Q: Explain MySQL isolation levels.READ UNCOMMITTED: can read uncommitted data (dirty reads). READ COMMITTED: only committed data, but non-repeatable reads possible. REPEATABLE READ (default): snapshot read at transaction start, prevents non-repeatable reads. SERIALIZABLE: full isolation, serializes transactions. InnoDB prevents phantom reads even at REPEATABLE READ using next-key locking.
Q: What is the difference between InnoDB and MyISAM?InnoDB: supports transactions, foreign keys, row-level locking, crash recovery, ACID compliance. MyISAM: table-level locking, no transactions, faster for read-heavy workloads, full-text search (also available in InnoDB since 5.6). Always use InnoDB for production.
Q: How do you optimize a slow MySQL query?1) Run EXPLAIN ANALYZE to see the execution plan. 2) Check for missing indexes (type=ALL). 3) Verify the right index is used (key column). 4) Avoid functions on indexed columns. 5) Use covering indexes. 6) Avoid SELECT *. 7) Use keyset pagination instead of OFFSET. 8) Check innodb_buffer_pool_size.
Q: What is the difference between RANK and DENSE_RANK?RANK: assigns same rank to ties, then skips ranks (1, 2, 2, 4).

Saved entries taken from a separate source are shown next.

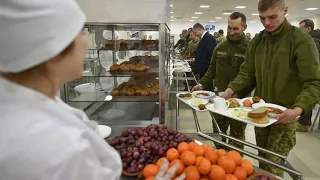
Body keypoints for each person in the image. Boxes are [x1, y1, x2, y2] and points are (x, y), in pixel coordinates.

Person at [0, 1, 183, 180]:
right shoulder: (53, 147)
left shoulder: (32, 103)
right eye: (81, 33)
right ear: (55, 50)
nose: (87, 42)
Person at [222, 0, 320, 177]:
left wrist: (298, 109)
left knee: (273, 167)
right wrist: (231, 89)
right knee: (263, 160)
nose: (267, 23)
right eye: (262, 18)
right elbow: (247, 73)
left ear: (285, 11)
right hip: (262, 114)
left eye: (272, 17)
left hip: (286, 116)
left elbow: (314, 82)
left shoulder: (301, 41)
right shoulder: (258, 41)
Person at [192, 12, 251, 149]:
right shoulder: (220, 47)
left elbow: (251, 76)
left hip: (239, 100)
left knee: (237, 137)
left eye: (235, 29)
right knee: (218, 133)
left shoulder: (250, 48)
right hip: (219, 98)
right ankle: (220, 158)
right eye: (229, 28)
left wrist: (239, 92)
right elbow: (212, 70)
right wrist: (202, 84)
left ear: (244, 27)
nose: (231, 32)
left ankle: (235, 162)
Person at [297, 19, 320, 132]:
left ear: (308, 29)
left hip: (313, 75)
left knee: (307, 95)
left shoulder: (311, 41)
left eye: (301, 29)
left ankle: (303, 123)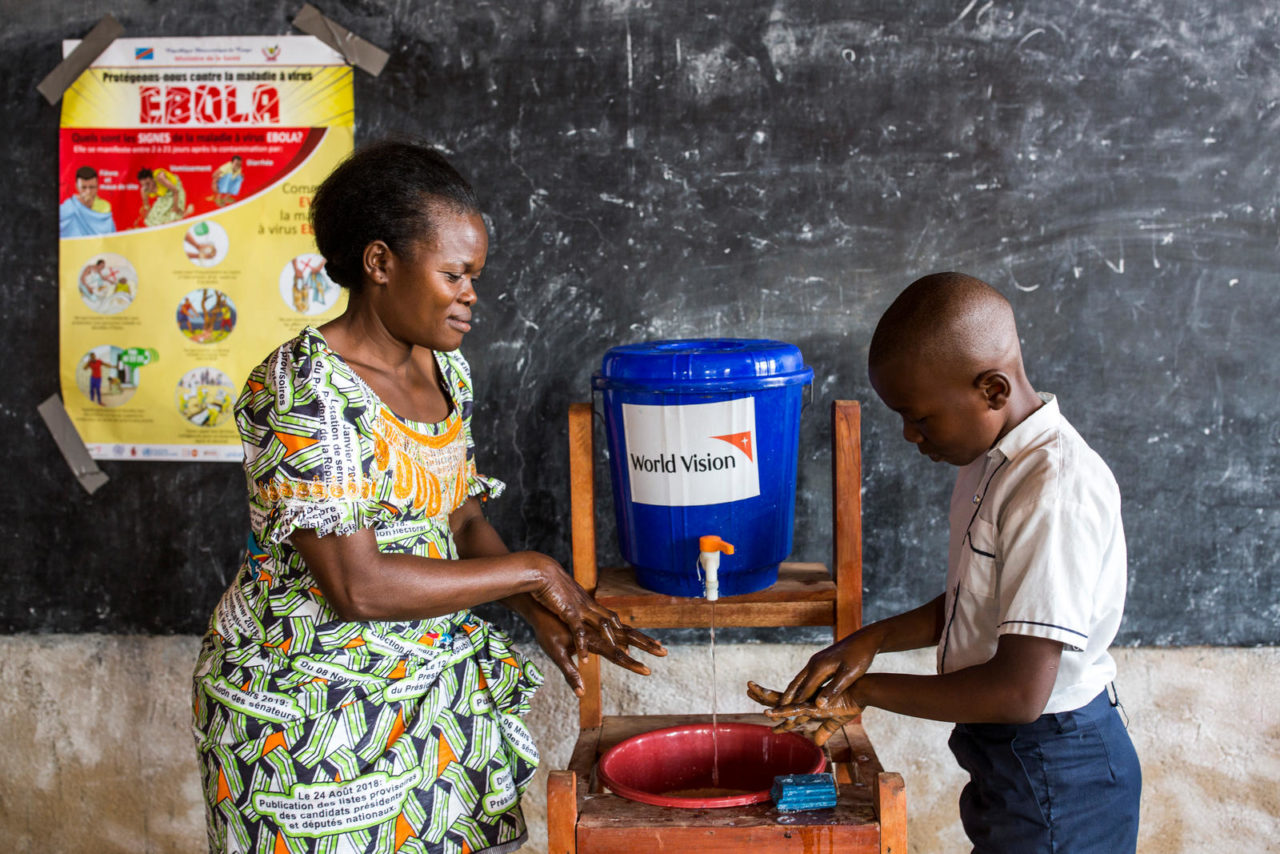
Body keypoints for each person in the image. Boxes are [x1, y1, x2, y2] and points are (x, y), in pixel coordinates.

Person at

DENSE_RANK: assigns same rank to ties, no skips (1, 2, 2, 3). ROW_NUMBER: always unique sequential numbers (1, 2, 3, 4), no consideration for ties.
Q: What is a deadlock?A deadlock occurs when two transactions hold locks that the other needs. Transaction A locks row 1 and wants row 2, while Transaction B locks row 2 and wants row 1. MySQL detects deadlocks and rolls back one transaction. Prevention: always access tables in the same order, keep transactions short, use proper indexing.
Q: What is replication and why use it?Replication copies data from a master to one or more slaves. Used for: read scalability (offload reads to slaves), high availability (failover to slave), backups (without impacting master). MySQL uses binary log (binlog) on master. Slave reads binlog and replays events. InnoDB Cluster provides automated group replication.
💡Top MySQL interview topics: ACID properties, isolation levels, InnoDB vs MyISAM, indexing (B-Tree, composite, covering), EXPLAIN optimization, window functions, CTEs, transactions & locking, replication, JSON support, and query optimization techniques.